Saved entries

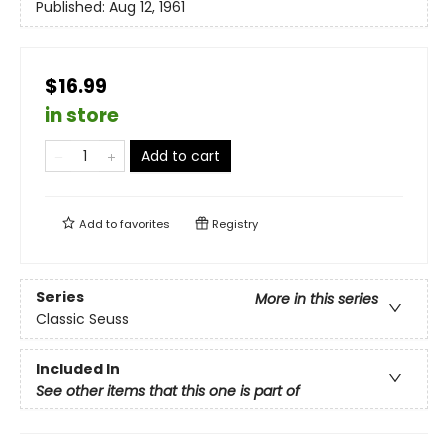
Published:
Aug 12, 1961
$16.99
in store
Add to cart
Add to
favorites
Registry
Series
More in this series
Classic Seuss
Included In
See other items that this one is part of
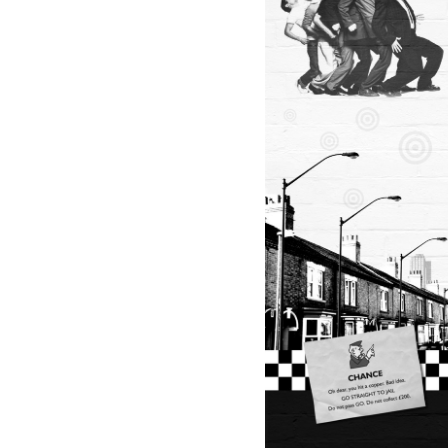
R
H
O
U
S
E
P
R
O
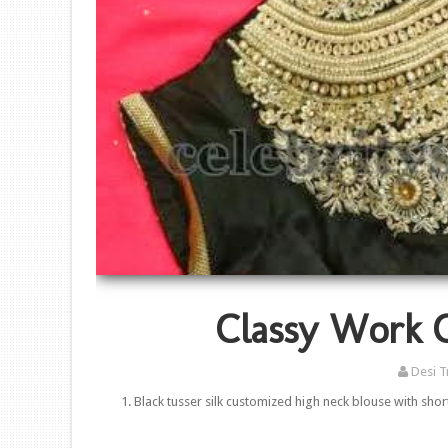
Classy Work 
Desi T
1. Black tusser silk customized high neck blouse with sh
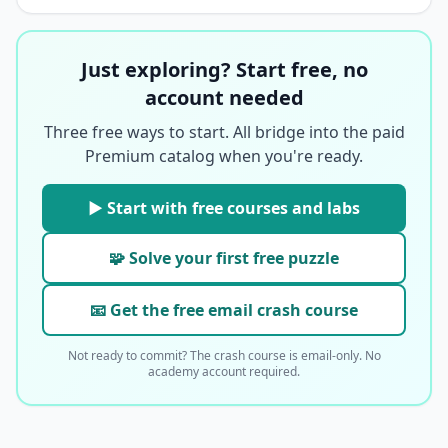
Just exploring? Start free, no
account needed
Three free ways to start. All bridge into the paid
Premium catalog when you're ready.
▶ Start with free courses and labs
🧩 Solve your first free puzzle
📧 Get the free email crash course
Not ready to commit? The crash course is email-only. No
academy account required.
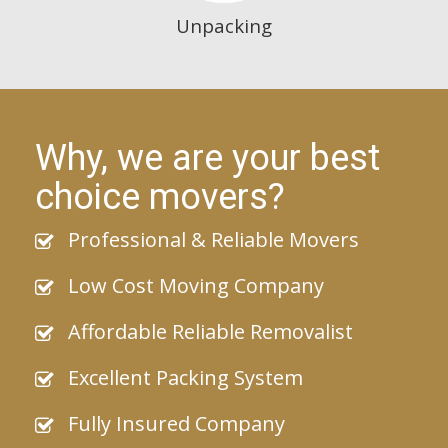
Unpacking
Why, we are your best
choice movers?
Professional & Reliable Movers
Low Cost Moving Company
Affordable Reliable Removalist
Excellent Packing System
Fully Insured Company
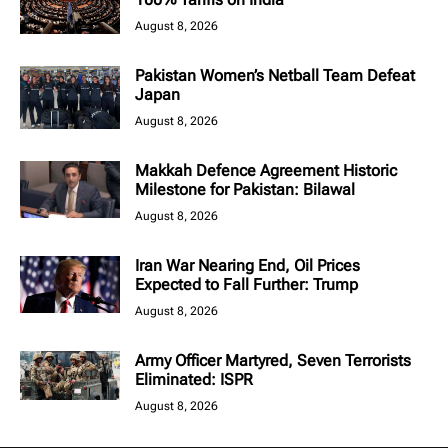
August 8, 2026
Pakistan Women’s Netball Team Defeat
Japan
August 8, 2026
Makkah Defence Agreement Historic
Milestone for Pakistan: Bilawal
August 8, 2026
Iran War Nearing End, Oil Prices
Expected to Fall Further: Trump
August 8, 2026
Army Officer Martyred, Seven Terrorists
Eliminated: ISPR
August 8, 2026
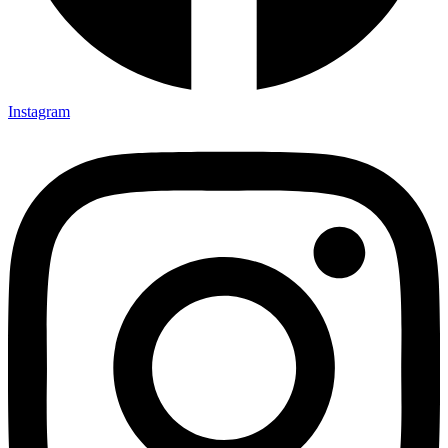
Instagram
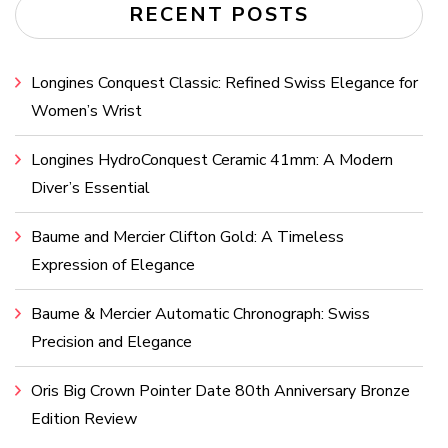
RECENT POSTS
Longines Conquest Classic: Refined Swiss Elegance for
Women’s Wrist
Longines HydroConquest Ceramic 41mm: A Modern
Diver’s Essential
Baume and Mercier Clifton Gold: A Timeless
Expression of Elegance
Baume & Mercier Automatic Chronograph: Swiss
Precision and Elegance
Oris Big Crown Pointer Date 80th Anniversary Bronze
Edition Review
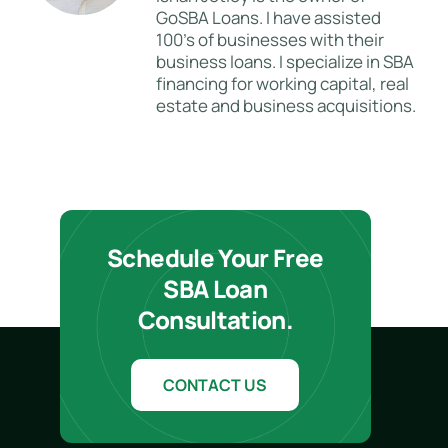
GoSBA Loans. I have assisted
100's of businesses with their
business loans. I specialize in SBA
financing for working capital, real
estate and business acquisitions.
Schedule Your Free
SBA Loan
Consultation.
CONTACT US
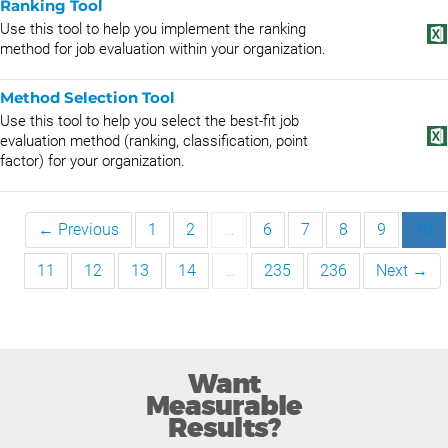
Ranking Tool
Use this tool to help you implement the ranking
method for job evaluation within your organization.
Method Selection Tool
Use this tool to help you select the best-fit job
evaluation method (ranking, classification, point
factor) for your organization.
← Previous
1
2
…
6
7
8
9
10
11
12
13
14
…
235
236
Next →
Want
Measurable
Results?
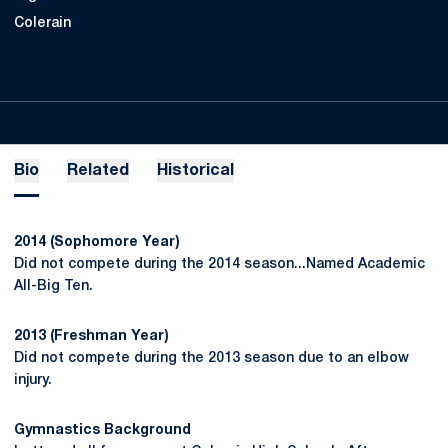
Colerain
Bio
Related
Historical
2014 (Sophomore Year)
Did not compete during the 2014 season...Named Academic
All-Big Ten.
2013 (Freshman Year)
Did not compete during the 2013 season due to an elbow
injury.
Gymnastics Background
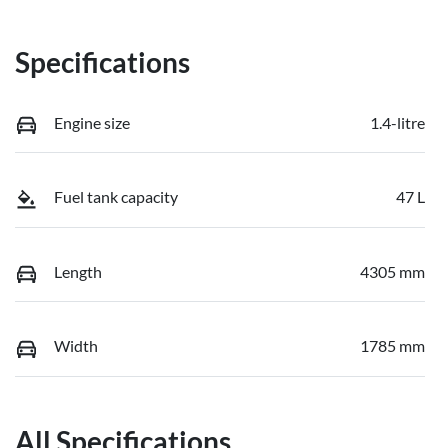
Specifications
Engine size
1.4-litre
Fuel tank capacity
47 L
Length
4305 mm
Width
1785 mm
All Specifications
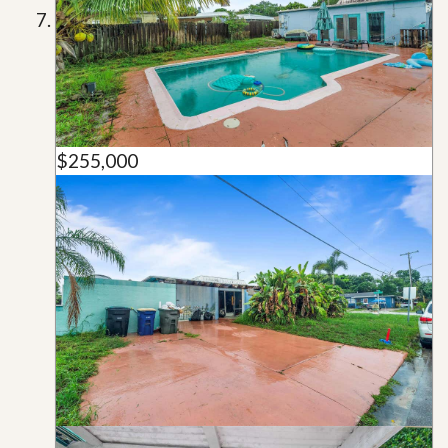
$255,000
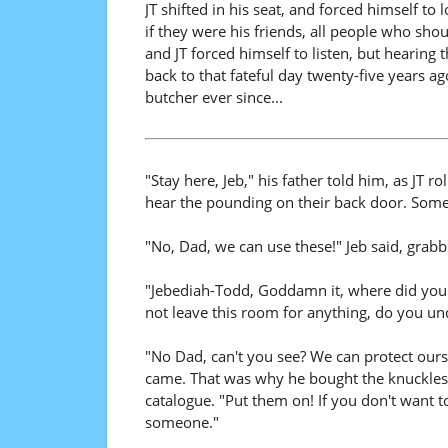
JT shifted in his seat, and forced himself to
if they were his friends, all people who shou
and JT forced himself to listen, but hearin
back to that fateful day twenty-five years a
butcher ever since...
"Stay here, Jeb," his father told him, as JT r
hear the pounding on their back door. Someo
"No, Dad, we can use these!" Jeb said, grab
"Jebediah-Todd, Goddamn it, where did you g
not leave this room for anything, do you u
"No Dad, can't you see? We can protect ours
came. That was why he bought the knuckles 
catalogue. "Put them on! If you don't want t
someone."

THE PROBLEM:
Reproduce the text of all the records above, line for line and unchanged. Leave the pictures out.

TASK OUTPUT:
Published:
Aug 12, 1961
$16.99
in store
Add to cart
Add to
favorites
Registry
Series
More in this series
Classic Seuss
Included In
See other items that this one is part of
R
H
O
U
S
E
P
R
O
Classy Work 
Desi T
1. Black tusser silk customized high neck blouse with sh
Just exploring? Start free, no
account needed
Three free ways to start. All bridge into the paid
Premium catalog when you're ready.
▶ Start with free courses and labs
🧩 Solve your first free puzzle
📧 Get the free email crash course
Not ready to commit? The crash course is email-only. No
academy account required.
Unpacking
Why, we are your best
choice movers?
Professional & Reliable Movers
Low Cost Moving Company
Affordable Reliable Removalist
Excellent Packing System
Fully Insured Company
August 8, 2026
Pakistan Women’s Netball Team Defeat
Japan
August 8, 2026
Makkah Defence Agreement Historic
Milestone for Pakistan: Bilawal
August 8, 2026
Iran War Nearing End, Oil Prices
Expected to Fall Further: Trump
August 8, 2026
Army Officer Martyred, Seven Terrorists
Eliminated: ISPR
August 8, 2026
Instagram
RECENT POSTS
Longines Conquest Classic: Refined Swiss Elegance for
Women’s Wrist
Longines HydroConquest Ceramic 41mm: A Modern
Diver’s Essential
Baume and Mercier Clifton Gold: A Timeless
Expression of Elegance
Baume & Mercier Automatic Chronograph: Swiss
Precision and Elegance
Oris Big Crown Pointer Date 80th Anniversary Bronze
Edition Review
GoSBA Loans. I have assisted
100's of businesses with their
business loans. I specialize in SBA
financing for working capital, real
estate and business acquisitions.
Schedule Your Free
SBA Loan
Consultation.
CONTACT US
Ranking Tool
Use this tool to help you implement the ranking
method for job evaluation within your organization.
Method Selection Tool
Use this tool to help you select the best-fit job
evaluation method (ranking, classification, point
factor) for your organization.
← Previous
1
2
…
6
7
8
9
10
11
12
13
14
…
235
236
Next →
Want
Measurable
Results?
Colerain
Bio
Related
Historical
2014 (Sophomore Year)
Did not compete during the 2014 season...Named Academic
All-Big Ten.
2013 (Freshman Year)
Did not compete during the 2013 season due to an elbow
injury.
Gymnastics Background
Specifications
Engine size
1.4-litre
Fuel tank capacity
47 L
Length
4305 mm
Width
1785 mm
All Specifications
$255,000
JT shifted in his seat, and forced himself to
if they were his friends, all people who shou
and JT forced himself to listen, but hearin
back to that fateful day twenty-five years a
butcher ever since...
"Stay here, Jeb," his father told him, as JT r
hear the pounding on their back door. Someo
"No, Dad, we can use these!" Jeb said, grab
"Jebediah-Todd, Goddamn it, where did you g
not leave this room for anything, do you u
"No Dad, can't you see? We can protect ours
came. That was why he bought the knuckles 
catalogue. "Put them on! If you don't want t
someone."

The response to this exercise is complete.